A traditional Moroccan bathroom at the Riad Meriem, including wall decorations such as Moroccan bridal veils.
Riad hotels have only five bedrooms, but include facilities akin to those in larger hotels.
The lounges are cool and comfortable for guests to enjoy optimum relaxation.
The bedrooms are exceptionally luxurious with the best fixtures and fittings.
The interior gardens offer a quiet, cool oasis for guests at the Riad Meriem.

The Riad Meriem is a superior example of the smaller niche hotel trend in Morocco. These smaller hotels are called riads and this one has only five bedrooms, although it boasts the facilities of much larger establishments. The hotel is run on a very personal basis; with only a small number of guests service is excellent, with nothing being too much trouble.

A riad is defined literally as a traditional Moroccan house or palace with an interior garden. The thick walls surround a central courtyard often with a fountain or pool to create a cooler environment. Recently there has been a large interest in this form of house after a new vogue of renovation in towns such as Marrakech or Essaouira. The style of riads lends itself for use as a hotel or restaurant and many now are used for this purpose in the burgeoning Moroccan tourist trade.


Riad Meriem is obviously tourist oriented and is well located in the heart of the ancient city of Medina, in the oldest quarter of Marrakech dating back to the 11th century.
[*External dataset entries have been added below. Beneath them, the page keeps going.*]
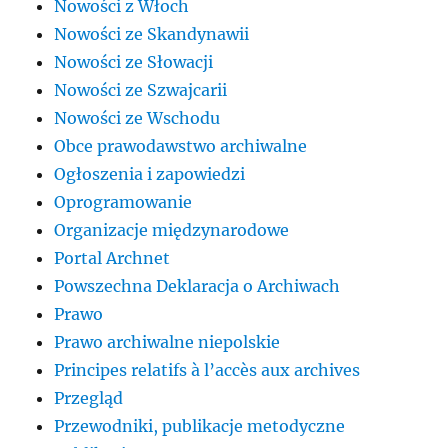
Nowości z Włoch
Nowości ze Skandynawii
Nowości ze Słowacji
Nowości ze Szwajcarii
Nowości ze Wschodu
Obce prawodawstwo archiwalne
Ogłoszenia i zapowiedzi
Oprogramowanie
Organizacje międzynarodowe
Portal Archnet
Powszechna Deklaracja o Archiwach
Prawo
Prawo archiwalne niepolskie
Principes relatifs à l’accès aux archives
Przegląd
Przewodniki, publikacje metodyczne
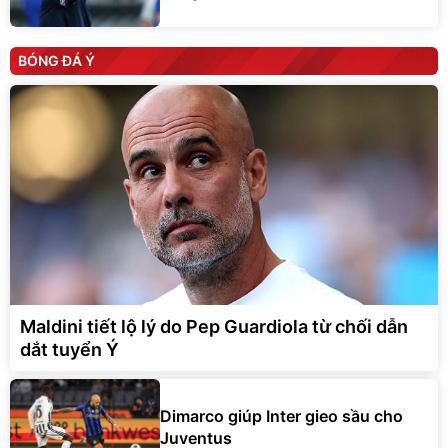
BÓNG ĐÁ Ý
Maldini tiết lộ lý do Pep Guardiola từ chối dẫn
dắt tuyển Ý
Dimarco giúp Inter gieo sầu cho
Juventus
The hotel is close to many of the main attractions being five minutes away from the main square, the Jemaa el Fna, and one minute from the entrance to the souks.


Riad Meriem, as with many other riads, is centred around a patio, which is illuminated by a thousand lights at nightfall. The establishment has a small oriental plunge swimming pool with Jacuzzi facilities and which is perfect for refreshing the traveller in the heat of the day.

Access is through a large wooden door off one of the medina’s mysterious winding streets. The traveller steps into a different world with the hustle and bustle left behind and a quiet, cool oasis overflowing with flowers, birds and beautiful furnishings taking over.

The riad also contains several lounges including the Patio Lounge which opens on to the courtyard and is surrounded by bougainvillea and jasmine. The Chimney Lounge has an open fire and the Tent Lounge (Donghia fabric tent) on the roof terrace provides a quiet retreat where guests can relax while sipping local mint tea and gazing out over the rooftops of Marrakech.

The terrace is also ideal for sunbathing and lounging and offers excellent views of the Koutoubia mosque and the Atlas Mountains. The riad also has a private chef who creates superb Moroccan cuisine.


The riad was purchased by Thomas Hays in 2006 and has been renovated and designed around his specific design to give the establishment an authentic Moroccan atmosphere. Thomas Hays of Thomas Hays Interiors of Manhattan, New York now owns the hotel and during the renovation used only local craftsmen for the work.

The riad is small and with only five rooms so there were no large contractors used on the job. Hays used traditional builders and craftsman as much as possible to retain the building’s heritage.

Some of the finishes on the building, in particular the tadelakt plastering, is authentic to the area (plastering technique of hand applying an organic pigment and lime wash, followed by a vigorous rub with black olive soap). Colour schemes include aubergine, violet, sienna and ivory.

“The style of riads lends itself for use as a hotel or restaurant and many now are used for this purpose in the burgeoning Moroccan tourist trade.”

Although Hays used traditional Moroccan methods for the basis of the building, the fixtures and fittings are from far flung locations all over the globe and interspersed with modern art and photography from his travels.

Examples of the interiors include bathrooms with ornate Herbeau bath fittings imported from Lille and washbasins fashioned from bronze Indian cooking vessels, waterworks shower heads from the US, wall decorations including Moroccan bridal veils from the middle Atlas mountain, textiles from Java, Kurdistan, Sumatra (18th Century lawons from Sumatra) and from the Ndop people in Cameroon, wall lamps are fashioned from Philipino fish traps and the bronze lamps are made by a local craftsman who also supplies the royal palace.

All of the suites are individual and finished to the highest standard. The end result is a glorious mixture of traditional and modern, eastern and western to form a small ultra-luxurious boutique hotel.


Thomas Hays is an interior designer and fine art photographer who started his career in the financial world before turning to more creative ventures. His work has been featured in Design Times, The New York Times, Luxury Homes, Designing Interiors with Tile, Espaco D’Brazil, New York Living and on television featuring ‘The Most Romantic Bedrooms in America’. Hays’ work has been seen in the prestigious International Designers Showhouse and the Designers Showhouse at the Mount Vernon Museum, in Manhattan.